→ Activité: Recopiez intégralement l'entretien avec Laverne Cox, sans y changer un seul mot ni signe.

→ Texte d'étude:
== == ==
LAVERNE COX : « Il y a un regard patriarcal »
Révélée par la série Orange Is the New Black, la comédienne et activiste trans Laverne Cox fait son grand retour au cinéma dans Promising Young Woman, en salles le 26 mai, un revenge movie très marqué par MeToo. Point d’étape avec elle, au lendemain d’un mandat Trump dévastateur.
Promising Young Woman propose un regard neuf sur le film de vengeance, qu’est-ce qui vous a attirée dans ce projet ?
C’est un projet risqué, intelligent, drôle, provocateur… Je n’en revenais pas de ce que je lisais quand j’ai reçu le scénario. Ce qui est intéressant, c’est que la réalisatrice Emerald Fennell a commencé à l’écrire avant le mouvement MeToo, dont l’apogée était en 2017, même si je tiens à rappeler que le mouvement a été créé par Tarana Burke dix ans auparavant. Et quand je l’ai lu, je me suis dit que ça pouvait être le film « post-MeToo » par excellence. Surtout parce qu’on peut sentir l’humanité de chaque personnage. Même ceux qui font des choses terribles sont des hommes et des femmes persuadés de bien agir, comme le personnage de Connie Britton qui passe une agression sous silence en disant : « On ne devrait pas ruiner la vie de ce jeune homme… » Combien ont pu dire ça, combien de mères l’ont pensé ? Au fond, c’est une réaction terriblement humaine.
Cassie (interprétée par Carey Mulligan, ndlr) piège des agresseurs, et son « projet » finit par avoir un impact considérable sur sa propre vie. Vous êtes vous-même très engagée politiquement, comment gérez-vous cet équilibre entre le besoin de combattre et votre propre sécurité ?
== == ==
→ Documents fournis:

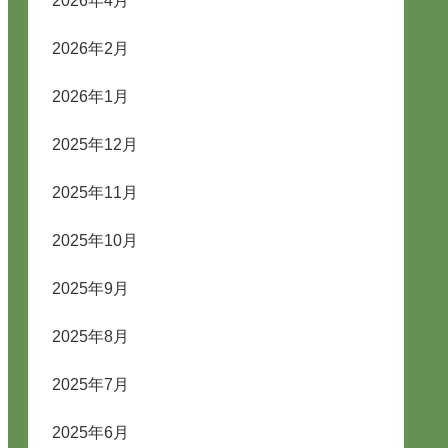
2026年4月
2026年2月
2026年1月
2025年12月
2025年11月
2025年10月
2025年9月
2025年8月
2025年7月
2025年6月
== == ==
→ Réponse écrite:
LAVERNE COX : « Il y a un regard patriarcal »
Révélée par la série Orange Is the New Black, la comédienne et activiste trans Laverne Cox fait son grand retour au cinéma dans Promising Young Woman, en salles le 26 mai, un revenge movie très marqué par MeToo. Point d’étape avec elle, au lendemain d’un mandat Trump dévastateur.
Promising Young Woman propose un regard neuf sur le film de vengeance, qu’est-ce qui vous a attirée dans ce projet ?
C’est un projet risqué, intelligent, drôle, provocateur… Je n’en revenais pas de ce que je lisais quand j’ai reçu le scénario. Ce qui est intéressant, c’est que la réalisatrice Emerald Fennell a commencé à l’écrire avant le mouvement MeToo, dont l’apogée était en 2017, même si je tiens à rappeler que le mouvement a été créé par Tarana Burke dix ans auparavant. Et quand je l’ai lu, je me suis dit que ça pouvait être le film « post-MeToo » par excellence. Surtout parce qu’on peut sentir l’humanité de chaque personnage. Même ceux qui font des choses terribles sont des hommes et des femmes persuadés de bien agir, comme le personnage de Connie Britton qui passe une agression sous silence en disant : « On ne devrait pas ruiner la vie de ce jeune homme… » Combien ont pu dire ça, combien de mères l’ont pensé ? Au fond, c’est une réaction terriblement humaine.
Cassie (interprétée par Carey Mulligan, ndlr) piège des agresseurs, et son « projet » finit par avoir un impact considérable sur sa propre vie. Vous êtes vous-même très engagée politiquement, comment gérez-vous cet équilibre entre le besoin de combattre et votre propre sécurité ?